Audi należy do pierwszej trójki samochodów Mercedes ,BMW i audi .. Lexus czy Volvo aspiruje do premium ale dalej aspiruje . Więc Kaudi i 5 zer to zawiść;)
trochę słaby ten mechabukz tymi testami śmiech... i gratulacje śrubokrętem na Chamca dekiel podwarza.. :( mogę się domyślać jak to wyglądało przy demontażu a nie mówiąc już o składaniu aż ciary..jak na taki warsztat ..brawo SUPER...napewno nie przyjadę do Was
3.0 w kazdej odmianie i ten gnój miedzy glowicami, morze oleju i plynu chlodniczego, wypalające się podkladki pod wtryskami... Mozna by tu duuuuuuużżżżoooo wymieniać . Pozdro👍
uwazam ze te wszystkie awarie tego silnika to jest zwyczajne januszowanie kupi sobie takie auto gosc ktorego nie stac na wlasciwe serwisowanie no potem sie dzieja cyrki jednym pada po 100tys innym po pół miliona wiec wtf ?

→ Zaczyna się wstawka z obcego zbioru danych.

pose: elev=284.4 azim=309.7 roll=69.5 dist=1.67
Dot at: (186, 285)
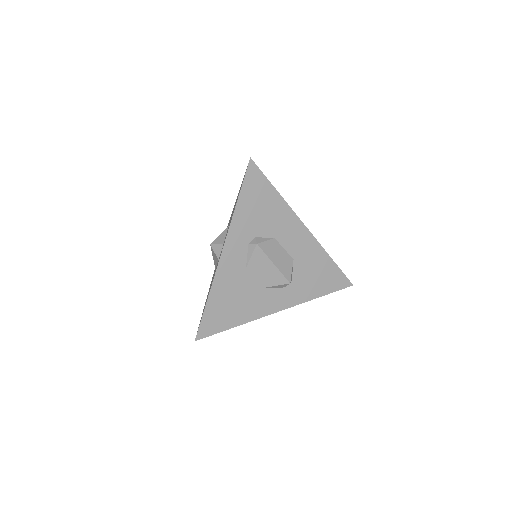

Najpierw kupilem z przebiegiem 6 tys km Audi A7 TDI V6 myslac, ze kupilem niemiecka jakosc.Pozniej zaczalem ogladac filmiki jakie problemy sa z tymi silnikami i po 4 latach jezdzenia z przebiegiem 70 Tys.km zamienilem ten samochod na roczne Volvo.Sprzedajac ten samochod musze podkreslic, ze zadnego problemu z tym samochodem nie mialem. Po prostu nie chcialem juz jezdzic tym samochodem.